*** Data for the task
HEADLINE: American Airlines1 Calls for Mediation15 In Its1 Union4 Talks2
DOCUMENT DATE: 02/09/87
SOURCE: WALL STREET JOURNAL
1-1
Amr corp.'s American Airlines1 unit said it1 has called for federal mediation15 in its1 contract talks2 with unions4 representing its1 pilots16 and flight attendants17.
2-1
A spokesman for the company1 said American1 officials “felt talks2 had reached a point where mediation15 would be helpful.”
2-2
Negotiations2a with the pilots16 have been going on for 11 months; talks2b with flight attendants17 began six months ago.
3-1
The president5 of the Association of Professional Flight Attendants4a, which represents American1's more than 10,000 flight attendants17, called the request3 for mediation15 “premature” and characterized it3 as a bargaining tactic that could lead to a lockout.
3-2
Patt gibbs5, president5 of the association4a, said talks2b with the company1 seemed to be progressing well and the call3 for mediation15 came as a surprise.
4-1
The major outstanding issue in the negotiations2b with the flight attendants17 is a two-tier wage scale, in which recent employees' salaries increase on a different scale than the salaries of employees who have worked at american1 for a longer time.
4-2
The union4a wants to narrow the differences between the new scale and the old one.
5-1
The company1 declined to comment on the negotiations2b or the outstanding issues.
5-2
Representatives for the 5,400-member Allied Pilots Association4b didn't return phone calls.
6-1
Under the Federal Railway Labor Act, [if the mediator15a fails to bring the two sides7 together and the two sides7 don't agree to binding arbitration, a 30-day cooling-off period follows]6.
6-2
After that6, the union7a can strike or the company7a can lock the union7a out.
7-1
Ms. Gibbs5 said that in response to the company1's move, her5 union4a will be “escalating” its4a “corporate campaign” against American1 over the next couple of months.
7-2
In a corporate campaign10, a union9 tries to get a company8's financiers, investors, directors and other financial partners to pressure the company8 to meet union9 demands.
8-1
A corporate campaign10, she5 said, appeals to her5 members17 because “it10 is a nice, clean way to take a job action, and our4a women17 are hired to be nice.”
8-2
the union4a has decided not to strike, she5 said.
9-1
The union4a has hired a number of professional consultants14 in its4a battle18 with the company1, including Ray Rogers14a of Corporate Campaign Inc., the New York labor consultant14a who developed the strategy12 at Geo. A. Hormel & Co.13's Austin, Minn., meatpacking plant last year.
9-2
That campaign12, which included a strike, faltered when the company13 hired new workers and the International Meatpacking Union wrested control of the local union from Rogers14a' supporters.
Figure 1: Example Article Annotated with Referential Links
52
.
******
▸ **Instructions for the task**:
Go through the records above and repeat each one exactly.

▸ **Answer space**:
HEADLINE: American Airlines1 Calls for Mediation15 In Its1 Union4 Talks2
DOCUMENT DATE: 02/09/87
SOURCE: WALL STREET JOURNAL
1-1
Amr corp.'s American Airlines1 unit said it1 has called for federal mediation15 in its1 contract talks2 with unions4 representing its1 pilots16 and flight attendants17.
2-1
A spokesman for the company1 said American1 officials “felt talks2 had reached a point where mediation15 would be helpful.”
2-2
Negotiations2a with the pilots16 have been going on for 11 months; talks2b with flight attendants17 began six months ago.
3-1
The president5 of the Association of Professional Flight Attendants4a, which represents American1's more than 10,000 flight attendants17, called the request3 for mediation15 “premature” and characterized it3 as a bargaining tactic that could lead to a lockout.
3-2
Patt gibbs5, president5 of the association4a, said talks2b with the company1 seemed to be progressing well and the call3 for mediation15 came as a surprise.
4-1
The major outstanding issue in the negotiations2b with the flight attendants17 is a two-tier wage scale, in which recent employees' salaries increase on a different scale than the salaries of employees who have worked at american1 for a longer time.
4-2
The union4a wants to narrow the differences between the new scale and the old one.
5-1
The company1 declined to comment on the negotiations2b or the outstanding issues.
5-2
Representatives for the 5,400-member Allied Pilots Association4b didn't return phone calls.
6-1
Under the Federal Railway Labor Act, [if the mediator15a fails to bring the two sides7 together and the two sides7 don't agree to binding arbitration, a 30-day cooling-off period follows]6.
6-2
After that6, the union7a can strike or the company7a can lock the union7a out.
7-1
Ms. Gibbs5 said that in response to the company1's move, her5 union4a will be “escalating” its4a “corporate campaign” against American1 over the next couple of months.
7-2
In a corporate campaign10, a union9 tries to get a company8's financiers, investors, directors and other financial partners to pressure the company8 to meet union9 demands.
8-1
A corporate campaign10, she5 said, appeals to her5 members17 because “it10 is a nice, clean way to take a job action, and our4a women17 are hired to be nice.”
8-2
the union4a has decided not to strike, she5 said.
9-1
The union4a has hired a number of professional consultants14 in its4a battle18 with the company1, including Ray Rogers14a of Corporate Campaign Inc., the New York labor consultant14a who developed the strategy12 at Geo. A. Hormel & Co.13's Austin, Minn., meatpacking plant last year.
9-2
That campaign12, which included a strike, faltered when the company13 hired new workers and the International Meatpacking Union wrested control of the local union from Rogers14a' supporters.
Figure 1: Example Article Annotated with Referential Links
52
.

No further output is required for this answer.